***** SUPPLIED DATA

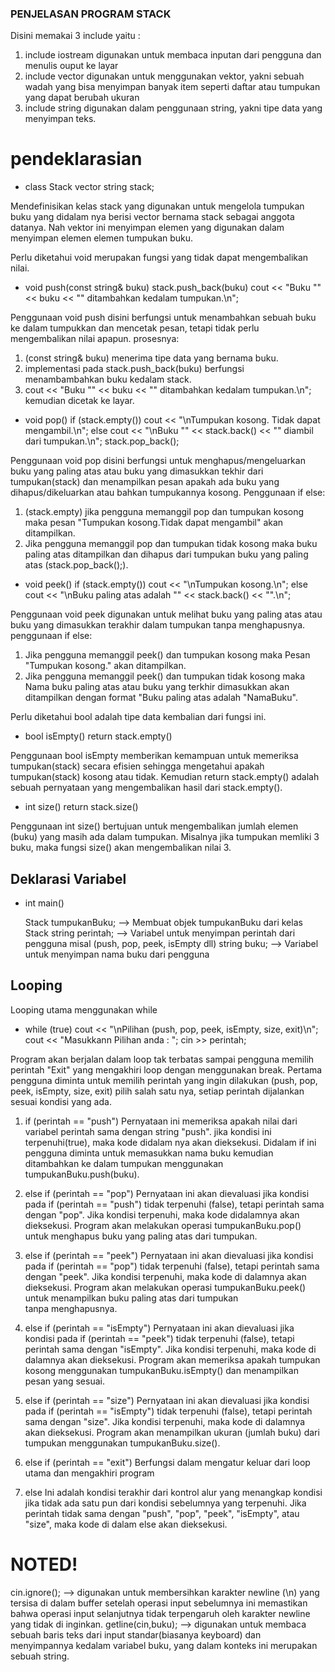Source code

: ### PENJELASAN PROGRAM STACK
Disini memakai 3 include yaitu :
1. include iostream digunakan untuk membaca inputan dari pengguna dan menulis ouput ke layar
2. include vector digunakan untuk menggunakan vektor, yakni sebuah wadah yang bisa menyimpan banyak item seperti daftar atau tumpukan yang dapat berubah ukuran
3. include string digunakan dalam penggunaan string, yakni tipe data yang menyimpan teks.

# pendeklarasian
- class Stack
vector string stack;

Mendefinisikan kelas stack yang digunakan untuk mengelola tumpukan buku yang didalam nya berisi vector<string> bernama stack sebagai anggota datanya. Nah vektor<string> ini menyimpan elemen yang digunakan dalam menyimpan elemen elemen tumpukan buku.

Perlu diketahui void merupakan fungsi yang tidak dapat mengembalikan nilai.

- void push(const string& buku)
stack.push_back(buku)
cout << "Buku \"" << buku << "\" ditambahkan kedalam tumpukan.\n";

Penggunaan void push disini berfungsi untuk menambahkan sebuah buku ke dalam tumpukkan dan mencetak pesan, tetapi tidak perlu mengembalikan nilai apapun. prosesnya:
1. (const string& buku) menerima tipe data yang bernama buku.
2. implementasi pada stack.push_back(buku) berfungsi menambambahkan buku kedalam stack.
3. cout << "Buku \"" << buku << "\" ditambahkan kedalam tumpukan.\n"; kemudian dicetak ke layar.

- void pop() 
if (stack.empty()) 
cout << "\nTumpukan kosong. Tidak dapat mengambil.\n";
else 
cout << "\nBuku \"" << stack.back() << "\" diambil dari tumpukan.\n";
stack.pop_back();

Penggunaan void pop disini berfungsi untuk menghapus/mengeluarkan buku yang paling atas atau buku yang dimasukkan tekhir dari tumpukan(stack) dan menampilkan pesan apakah ada buku yang dihapus/dikeluarkan atau bahkan tumpukannya kosong. Penggunaan if else:
1. (stack.empty) jika pengguna memanggil pop dan tumpukan kosong maka pesan "Tumpukan kosong.Tidak dapat mengambil" akan ditampilkan. 
2. Jika pengguna memanggil pop dan tumpukan tidak kosong maka buku paling atas ditampilkan dan dihapus dari tumpukan buku yang paling atas (stack.pop_back();).

- void peek()
if (stack.empty())
cout << "\nTumpukan kosong.\n";
else 
cout << "\nBuku paling atas adalah \"" << stack.back() << "\".\n";

Penggunaan void peek digunakan untuk melihat buku yang paling atas atau buku yang dimasukkan terakhir dalam tumpukan tanpa menghapusnya. penggunaan if else:
1. Jika pengguna memanggil peek() dan tumpukan kosong maka Pesan "Tumpukan kosong." akan ditampilkan.
2. Jika pengguna memanggil peek() dan tumpukan tidak kosong maka Nama buku paling atas atau buku yang terkhir dimasukkan akan ditampilkan dengan format "Buku paling atas adalah "NamaBuku".

Perlu diketahui bool adalah tipe data kembalian dari fungsi ini. 

- bool isEmpty() 
return stack.empty()

Penggunaan bool isEmpty memberikan kemampuan untuk memeriksa tumpukan(stack) secara efisien sehingga mengetahui apakah tumpukan(stack) kosong atau tidak. Kemudian return stack.empty() adalah sebuah pernyataan yang mengembalikan hasil dari stack.empty().

- int size() 
return stack.size()

Penggunaan int size() bertujuan untuk mengembalikan jumlah elemen (buku) yang masih ada dalam tumpukan. Misalnya jika tumpukan memliki 3 buku, maka fungsi size() akan mengembalikan nilai 3.

## Deklarasi Variabel
- int main() 

    Stack tumpukanBuku; --> Membuat objek tumpukanBuku dari kelas Stack
    string perintah; --> Variabel untuk menyimpan perintah dari pengguna misal (push, pop, peek, isEmpty dll)
    string buku; --> Variabel untuk menyimpan nama buku dari pengguna

## Looping 
Looping utama menggunakan while

- while (true) 
cout << "\nPilihan (push, pop, peek, isEmpty, size, exit)\n";
cout << "Masukkann Pilihan anda : ";
cin >> perintah;

Program akan berjalan dalam loop tak terbatas sampai pengguna memilih perintah "Exit" yang mengakhiri loop dengan menggunakan break. Pertama pengguna diminta untuk memilih perintah yang ingin dilakukan (push, pop, peek, isEmpty, size, exit) pilih salah satu nya, setiap perintah dijalankan sesuai kondisi yang ada.

1. if (perintah == "push") 
Pernyataan ini memeriksa apakah nilai dari variabel perintah sama dengan string "push". jika kondisi ini terpenuhi(true), maka kode didalam nya akan dieksekusi. Didalam if ini pengguna diminta untuk memasukkan nama buku kemudian ditambahkan ke dalam tumpukan menggunakan tumpukanBuku.push(buku).

2. else if (perintah == "pop") 
Pernyataan ini akan dievaluasi jika kondisi pada if (perintah == "push") tidak terpenuhi (false), tetapi perintah sama dengan "pop". Jika kondisi terpenuhi, maka kode didalamnya akan dieksekusi. Program akan melakukan operasi tumpukanBuku.pop() untuk menghapus buku yang paling atas dari tumpukan.

3. else if (perintah == "peek") 
Pernyataan ini akan dievaluasi jika kondisi pada if (perintah == "pop") tidak terpenuhi (false), tetapi perintah sama dengan "peek". Jika kondisi terpenuhi, maka kode di dalamnya akan dieksekusi. Program akan melakukan operasi tumpukanBuku.peek() untuk menampilkan buku paling atas dari tumpukan tanpa menghapusnya.

4. else if (perintah == "isEmpty") 
Pernyataan ini akan dievaluasi jika kondisi pada if (perintah == "peek") tidak terpenuhi (false), tetapi perintah sama dengan "isEmpty". Jika kondisi terpenuhi, maka kode di dalamnya akan dieksekusi. Program akan memeriksa apakah tumpukan kosong menggunakan tumpukanBuku.isEmpty() dan menampilkan pesan yang sesuai.

5. else if (perintah == "size") 
Pernyataan ini akan dievaluasi jika kondisi pada if (perintah == "isEmpty") tidak terpenuhi (false), tetapi perintah sama dengan "size". Jika kondisi terpenuhi, maka kode di dalamnya akan dieksekusi. Program akan menampilkan ukuran (jumlah buku) dari tumpukan menggunakan tumpukanBuku.size().

6. else if (perintah == "exit") 
Berfungsi dalam mengatur keluar dari loop utama dan mengakhiri program

7. else
Ini adalah kondisi terakhir dari kontrol alur yang menangkap kondisi jika tidak ada satu pun dari kondisi sebelumnya yang terpenuhi. Jika perintah tidak sama dengan "push", "pop", "peek", "isEmpty", atau "size", maka kode di dalam else akan dieksekusi.

# NOTED!
cin.ignore(); --> digunakan untuk membersihkan karakter newline (\n) yang tersisa di dalam buffer setelah operasi input sebelumnya ini memastikan bahwa operasi input selanjutnya tidak terpengaruh oleh karakter newline yang tidak di inginkan.
getline(cin,buku); --> digunakan untuk membaca sebuah baris teks dari input standar(biasanya keyboard) dan menyimpannya kedalam variabel buku, yang dalam konteks ini merupakan sebuah string.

**********

Copy out, word for word, the lines of the data that begin at the line containing "4. else if (perintah" and continue through the final line of the data.

4. else if (perintah == "isEmpty") 
Pernyataan ini akan dievaluasi jika kondisi pada if (perintah == "peek") tidak terpenuhi (false), tetapi perintah sama dengan "isEmpty". Jika kondisi terpenuhi, maka kode di dalamnya akan dieksekusi. Program akan memeriksa apakah tumpukan kosong menggunakan tumpukanBuku.isEmpty() dan menampilkan pesan yang sesuai.

5. else if (perintah == "size") 
Pernyataan ini akan dievaluasi jika kondisi pada if (perintah == "isEmpty") tidak terpenuhi (false), tetapi perintah sama dengan "size". Jika kondisi terpenuhi, maka kode di dalamnya akan dieksekusi. Program akan menampilkan ukuran (jumlah buku) dari tumpukan menggunakan tumpukanBuku.size().

6. else if (perintah == "exit") 
Berfungsi dalam mengatur keluar dari loop utama dan mengakhiri program

7. else
Ini adalah kondisi terakhir dari kontrol alur yang menangkap kondisi jika tidak ada satu pun dari kondisi sebelumnya yang terpenuhi. Jika perintah tidak sama dengan "push", "pop", "peek", "isEmpty", atau "size", maka kode di dalam else akan dieksekusi.

# NOTED!
cin.ignore(); --> digunakan untuk membersihkan karakter newline (\n) yang tersisa di dalam buffer setelah operasi input sebelumnya ini memastikan bahwa operasi input selanjutnya tidak terpengaruh oleh karakter newline yang tidak di inginkan.
getline(cin,buku); --> digunakan untuk membaca sebuah baris teks dari input standar(biasanya keyboard) dan menyimpannya kedalam variabel buku, yang dalam konteks ini merupakan sebuah string.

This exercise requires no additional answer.